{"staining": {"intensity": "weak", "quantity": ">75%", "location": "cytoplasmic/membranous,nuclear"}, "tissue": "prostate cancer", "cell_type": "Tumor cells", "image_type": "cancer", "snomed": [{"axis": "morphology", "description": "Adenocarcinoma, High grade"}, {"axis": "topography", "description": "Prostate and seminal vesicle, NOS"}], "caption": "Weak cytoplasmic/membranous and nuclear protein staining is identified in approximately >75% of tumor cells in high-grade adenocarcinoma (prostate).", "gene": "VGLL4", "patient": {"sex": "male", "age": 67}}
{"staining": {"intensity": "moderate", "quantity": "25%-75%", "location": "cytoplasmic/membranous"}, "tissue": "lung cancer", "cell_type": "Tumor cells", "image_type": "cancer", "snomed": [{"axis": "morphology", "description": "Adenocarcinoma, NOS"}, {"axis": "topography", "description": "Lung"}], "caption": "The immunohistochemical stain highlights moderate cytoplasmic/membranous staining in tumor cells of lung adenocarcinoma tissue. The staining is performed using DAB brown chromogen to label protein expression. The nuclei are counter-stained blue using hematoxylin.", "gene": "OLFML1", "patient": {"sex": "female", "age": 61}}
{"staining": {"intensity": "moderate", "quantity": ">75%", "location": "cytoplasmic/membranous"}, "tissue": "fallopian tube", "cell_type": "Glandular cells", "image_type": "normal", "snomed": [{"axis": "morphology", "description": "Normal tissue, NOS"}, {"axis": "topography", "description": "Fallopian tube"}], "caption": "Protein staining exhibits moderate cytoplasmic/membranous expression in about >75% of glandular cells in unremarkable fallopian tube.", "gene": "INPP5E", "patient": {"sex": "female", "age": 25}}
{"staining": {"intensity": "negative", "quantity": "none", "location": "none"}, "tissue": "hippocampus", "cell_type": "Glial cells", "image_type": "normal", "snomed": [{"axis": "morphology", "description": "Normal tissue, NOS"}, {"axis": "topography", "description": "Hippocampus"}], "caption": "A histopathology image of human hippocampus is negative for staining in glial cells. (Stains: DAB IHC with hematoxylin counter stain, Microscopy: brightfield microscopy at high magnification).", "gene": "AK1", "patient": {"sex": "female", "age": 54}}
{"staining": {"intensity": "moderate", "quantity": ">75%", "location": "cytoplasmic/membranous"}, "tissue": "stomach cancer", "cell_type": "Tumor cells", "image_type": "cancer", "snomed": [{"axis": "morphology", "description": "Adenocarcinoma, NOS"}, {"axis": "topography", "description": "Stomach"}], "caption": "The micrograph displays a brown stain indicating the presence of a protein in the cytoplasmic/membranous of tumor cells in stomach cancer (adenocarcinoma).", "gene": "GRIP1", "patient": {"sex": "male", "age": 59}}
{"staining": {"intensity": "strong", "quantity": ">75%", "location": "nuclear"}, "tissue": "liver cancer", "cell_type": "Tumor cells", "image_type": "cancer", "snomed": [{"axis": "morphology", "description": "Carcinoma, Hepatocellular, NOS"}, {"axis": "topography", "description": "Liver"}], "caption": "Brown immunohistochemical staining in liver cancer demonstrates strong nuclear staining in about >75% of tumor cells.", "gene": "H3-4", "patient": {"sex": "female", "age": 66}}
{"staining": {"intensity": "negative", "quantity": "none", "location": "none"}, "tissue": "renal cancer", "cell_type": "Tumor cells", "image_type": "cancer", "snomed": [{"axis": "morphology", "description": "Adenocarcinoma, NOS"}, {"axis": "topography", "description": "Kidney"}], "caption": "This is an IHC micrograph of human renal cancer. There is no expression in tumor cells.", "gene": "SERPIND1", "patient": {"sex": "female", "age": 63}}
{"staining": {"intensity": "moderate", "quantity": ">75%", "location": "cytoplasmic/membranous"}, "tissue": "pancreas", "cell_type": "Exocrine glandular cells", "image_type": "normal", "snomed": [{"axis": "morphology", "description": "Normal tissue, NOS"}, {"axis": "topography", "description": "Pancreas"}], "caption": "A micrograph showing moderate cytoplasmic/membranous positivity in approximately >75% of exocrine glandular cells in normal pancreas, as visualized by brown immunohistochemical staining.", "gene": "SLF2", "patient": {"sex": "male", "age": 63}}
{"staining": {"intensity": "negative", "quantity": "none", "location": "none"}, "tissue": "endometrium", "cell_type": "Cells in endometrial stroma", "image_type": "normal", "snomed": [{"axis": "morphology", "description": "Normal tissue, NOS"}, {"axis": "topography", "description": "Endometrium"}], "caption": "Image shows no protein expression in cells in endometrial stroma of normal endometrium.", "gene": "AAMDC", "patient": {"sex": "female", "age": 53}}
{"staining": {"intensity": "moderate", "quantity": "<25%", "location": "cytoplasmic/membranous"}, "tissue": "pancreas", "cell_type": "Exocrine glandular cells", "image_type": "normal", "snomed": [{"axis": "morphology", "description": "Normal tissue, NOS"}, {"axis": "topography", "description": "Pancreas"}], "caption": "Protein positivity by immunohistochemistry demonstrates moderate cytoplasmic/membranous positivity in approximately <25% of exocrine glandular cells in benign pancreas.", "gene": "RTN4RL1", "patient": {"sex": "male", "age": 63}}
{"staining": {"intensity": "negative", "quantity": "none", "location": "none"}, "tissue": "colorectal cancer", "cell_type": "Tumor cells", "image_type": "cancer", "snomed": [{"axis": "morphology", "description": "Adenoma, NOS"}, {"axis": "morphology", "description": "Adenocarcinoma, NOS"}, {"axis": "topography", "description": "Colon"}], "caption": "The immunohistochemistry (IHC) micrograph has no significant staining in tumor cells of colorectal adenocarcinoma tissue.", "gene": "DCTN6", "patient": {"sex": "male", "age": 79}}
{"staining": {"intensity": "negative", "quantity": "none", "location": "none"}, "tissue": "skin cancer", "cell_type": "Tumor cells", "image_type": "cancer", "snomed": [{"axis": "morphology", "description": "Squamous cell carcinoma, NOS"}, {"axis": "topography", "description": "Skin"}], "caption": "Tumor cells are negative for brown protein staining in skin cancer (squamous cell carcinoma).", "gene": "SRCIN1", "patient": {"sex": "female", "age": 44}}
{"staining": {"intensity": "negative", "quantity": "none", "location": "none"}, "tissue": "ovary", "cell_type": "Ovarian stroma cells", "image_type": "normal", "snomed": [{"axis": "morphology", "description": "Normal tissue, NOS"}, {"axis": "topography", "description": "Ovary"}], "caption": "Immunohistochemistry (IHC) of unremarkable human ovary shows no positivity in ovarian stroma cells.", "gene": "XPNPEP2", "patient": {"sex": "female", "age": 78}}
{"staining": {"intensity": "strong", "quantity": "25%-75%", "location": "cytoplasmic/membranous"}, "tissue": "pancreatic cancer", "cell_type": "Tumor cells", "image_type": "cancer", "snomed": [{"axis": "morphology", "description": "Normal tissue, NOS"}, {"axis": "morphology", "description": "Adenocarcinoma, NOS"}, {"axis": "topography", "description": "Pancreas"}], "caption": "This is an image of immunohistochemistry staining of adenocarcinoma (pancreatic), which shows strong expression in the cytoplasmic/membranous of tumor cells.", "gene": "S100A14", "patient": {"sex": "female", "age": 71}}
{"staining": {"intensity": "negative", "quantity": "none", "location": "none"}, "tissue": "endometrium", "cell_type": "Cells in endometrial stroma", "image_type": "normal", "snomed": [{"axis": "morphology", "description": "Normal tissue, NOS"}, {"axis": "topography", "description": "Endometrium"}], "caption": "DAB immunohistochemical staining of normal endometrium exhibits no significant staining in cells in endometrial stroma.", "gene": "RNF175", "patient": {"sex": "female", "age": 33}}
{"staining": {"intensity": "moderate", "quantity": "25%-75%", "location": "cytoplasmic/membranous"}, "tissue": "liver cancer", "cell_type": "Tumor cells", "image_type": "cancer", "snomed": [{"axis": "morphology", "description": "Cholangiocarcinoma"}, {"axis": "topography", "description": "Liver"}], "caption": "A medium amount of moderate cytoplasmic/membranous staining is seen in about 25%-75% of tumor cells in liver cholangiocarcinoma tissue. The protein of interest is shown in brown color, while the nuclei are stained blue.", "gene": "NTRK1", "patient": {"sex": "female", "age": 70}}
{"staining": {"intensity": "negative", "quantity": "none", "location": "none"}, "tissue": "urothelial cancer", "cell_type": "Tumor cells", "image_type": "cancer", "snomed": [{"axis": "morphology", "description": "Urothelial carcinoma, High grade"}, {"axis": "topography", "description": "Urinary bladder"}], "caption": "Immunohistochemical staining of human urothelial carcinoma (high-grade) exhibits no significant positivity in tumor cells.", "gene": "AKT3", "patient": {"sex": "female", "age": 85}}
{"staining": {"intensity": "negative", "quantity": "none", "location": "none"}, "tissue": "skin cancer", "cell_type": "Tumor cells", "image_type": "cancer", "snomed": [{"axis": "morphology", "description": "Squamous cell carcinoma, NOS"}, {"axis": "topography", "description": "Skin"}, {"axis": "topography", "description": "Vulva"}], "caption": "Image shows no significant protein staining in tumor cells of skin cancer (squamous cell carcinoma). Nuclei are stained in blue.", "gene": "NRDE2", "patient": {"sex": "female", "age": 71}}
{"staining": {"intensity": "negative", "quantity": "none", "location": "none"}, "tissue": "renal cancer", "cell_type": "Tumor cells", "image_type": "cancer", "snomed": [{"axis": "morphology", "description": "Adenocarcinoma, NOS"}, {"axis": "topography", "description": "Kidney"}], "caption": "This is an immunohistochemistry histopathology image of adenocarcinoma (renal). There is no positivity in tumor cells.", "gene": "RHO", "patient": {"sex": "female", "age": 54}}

──────────

▶ **INSTRUCTIONS FOR THE TASK**: Whenever the string "unremarkable" turns up in a line of the data, copy that line.

▶ **ANSWER TO THIS PROBLEM**:
{"staining": {"intensity": "moderate", "quantity": ">75%", "location": "cytoplasmic/membranous"}, "tissue": "fallopian tube", "cell_type": "Glandular cells", "image_type": "normal", "snomed": [{"axis": "morphology", "description": "Normal tissue, NOS"}, {"axis": "topography", "description": "Fallopian tube"}], "caption": "Protein staining exhibits moderate cytoplasmic/membranous expression in about >75% of glandular cells in unremarkable fallopian tube.", "gene": "INPP5E", "patient": {"sex": "female", "age": 25}}
{"staining": {"intensity": "negative", "quantity": "none", "location": "none"}, "tissue": "ovary", "cell_type": "Ovarian stroma cells", "image_type": "normal", "snomed": [{"axis": "morphology", "description": "Normal tissue, NOS"}, {"axis": "topography", "description": "Ovary"}], "caption": "Immunohistochemistry (IHC) of unremarkable human ovary shows no positivity in ovarian stroma cells.", "gene": "XPNPEP2", "patient": {"sex": "female", "age": 78}}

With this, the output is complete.